== Brief ==
Return the following entries exactly, word for word.

== Supplied material ==
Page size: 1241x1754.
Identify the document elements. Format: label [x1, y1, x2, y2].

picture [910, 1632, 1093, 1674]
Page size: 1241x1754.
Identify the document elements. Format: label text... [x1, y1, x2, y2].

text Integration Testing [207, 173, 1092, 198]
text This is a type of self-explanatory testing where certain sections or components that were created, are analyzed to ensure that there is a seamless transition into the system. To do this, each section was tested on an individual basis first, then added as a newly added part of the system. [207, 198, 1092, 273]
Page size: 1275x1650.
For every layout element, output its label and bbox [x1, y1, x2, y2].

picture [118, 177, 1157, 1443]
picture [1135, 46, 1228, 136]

== Exercise answer ==
Page size: 1241x1754.
Identify the document elements. Format: label [x1, y1, x2, y2].

picture [910, 1632, 1093, 1674]
Page size: 1241x1754.
Identify the document elements. Format: label text... [x1, y1, x2, y2].

text Integration Testing [207, 173, 1092, 198]
text This is a type of self-explanatory testing where certain sections or components that were created, are analyzed to ensure that there is a seamless transition into the system. To do this, each section was tested on an individual basis first, then added as a newly added part of the system. [207, 198, 1092, 273]
Page size: 1275x1650.
For every layout element, output its label and bbox [x1, y1, x2, y2].

picture [118, 177, 1157, 1443]
picture [1135, 46, 1228, 136]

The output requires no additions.